ホラーの中にもヒューマンドラマがあり、これらの自己犠牲的な愛に胸打たれた一部視聴者は「感動」「泣ける」と評しているようだ。ただしこれについては主題歌がHoneyWorksのため、エンドロールの間に不思議と謎の感動に包まれるせいでそう錯覚するだけかもしれない。

 

『犬鳴村』とリンクした演出

『犬鳴村』で臨床心理士の主人公が担当していた患者・遼太郎くんが、本作にもちらっと登場する。物語に直接関わるわけではないが、前作を視聴した人には分かるサプライズシーンだ。

他にも『恐怖の村シリーズ』のお約束展開として、「肝試し感覚で心霊スポットに行って死ぬ愚かな配信者」の概念的存在としてアッキーナと名乗る女の子が毎回登場し、冒頭で配信の様子が映る。キャストも同じというこだわりよう。

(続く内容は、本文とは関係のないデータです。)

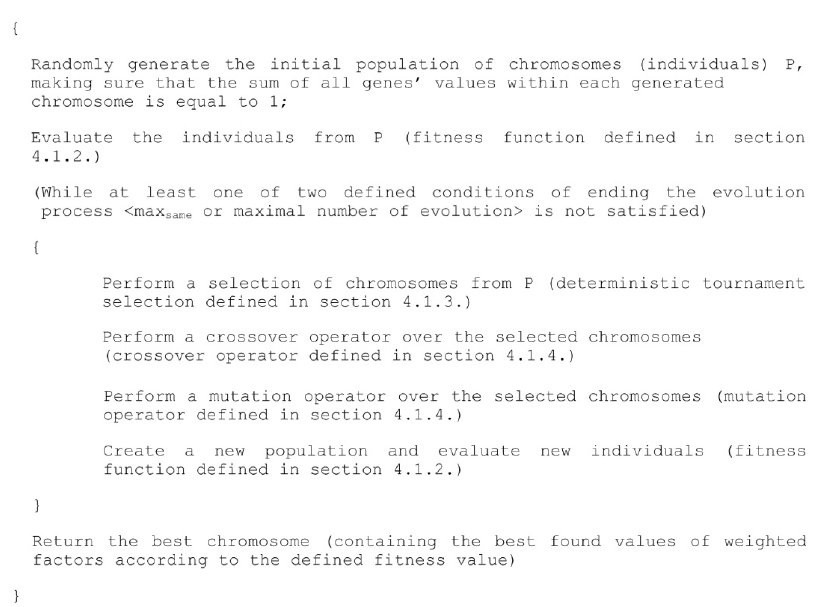
Figure 9. The pseudo code of genetic algorithm for determining the weighted factors of basic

個人的には、そういうお楽しみ要素を入れるのは本編の完成度を高めた後でやるべきと思う。前作とリンクさせるのは良いがメリハリがなく、同じパターンじゃねーか!という突っ込み要素にしか感じなかった。

 

村シリーズを連続視聴するのは危険

じつは私が樹海村を観たのが、先に『犬鳴村』『牛首村』を観た後だった。設定的にも雰囲気的にも似たり寄ったりな内容が2時間近く続き、もはや集中力の限界だった。

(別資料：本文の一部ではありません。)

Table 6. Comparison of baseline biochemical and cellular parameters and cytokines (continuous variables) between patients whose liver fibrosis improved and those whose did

休み休みでどうにか完走したが、感想らしい感想などすぐには思い浮かばず、同じ味を噛み続けたせいで最後には無味無臭に思えてくる感覚。合間に違うテイストの作品を挟めばまだマシだったかもしれない。シリーズ物なら一気に見るのが面白いだろう!と考えたのが間違いだった。

 

※以降激しいネタバレ注意※

 

 

映画を最後まで見終わっても、わからないところや納得できないところ……そんな点をQ&A方式で考察してみる。

 

自問自答Q&A

Q. 結局呪いの原因は樹海村なの?コトリバコなの?

A. 結論、どっちもである。コトリバコに近づいたことが原因で死んだ人もいれば、樹海に肝試しに行って死んだ人もいる。コトリバコの出どころは樹海村なので、広い意味では樹海村が呪いの原因と言える。

 

Q. 寺の住職が死んだのは、コトリバコの呪いじゃなくて響が放火したせいだよね?

A. そうです。(無慈悲)

響に言わせれば、恐ろしいコトリバコを手段選ばず排除しなくては、と思ったのかもしれないが、その行動の結果巻き添えを食らって死んだのが住職である。普通に犯罪。でも、住職は自分が死ぬことに関して「(コトリバコを)祓えなくてすまなかった」と発言しているため、今回の死の原因は響による犯罪というよりは、コトリバコが引き起こした呪いの弊害と考えているのかもしれない。

 

Q. 住職の奥さんが無傷なのは何故?

A. コトリバコのお祓いをしていた住職と違い、奥さんは箱と直接の関わりはなかった。そのため死を免れたと思われる。

 

Q. めちゃくちゃ樹海に関わってる樹海パトロールおじさんが無傷なのは何故?

A. おそらく樹海に行くだけでは死亡フラグは立たない。ある特定のルートを通ると樹海村への道が開き、樹海村入りすると死亡する。偶然にもそのルートを通ったアッキーナや視聴者軍団は村の一員となってしまったが、おじさんは何となくそのあたりのことも知っていて、回避していたのかもしれない。

 

Q. 病院の先生はコトリバコとも樹海とも直接関係なかったのに、どうして死んだの?

A. マジで分からない。指を切断された上で死亡したことから、コトリバコの呪いが理由ではある。響との関わりを通して、コトリバコにターゲットとしてロックオンされたのかもしれない。住職の奥さんは生存ルートなのに医者は死亡する理由、全然分からない。

 

Q. 主人公姉妹の母と祖母は登場したけど、父はいないの?

A. 祖母がいつも手を合わせている仏壇がちらっと映るシーンがあるが、それを見るに父親も亡くなっている。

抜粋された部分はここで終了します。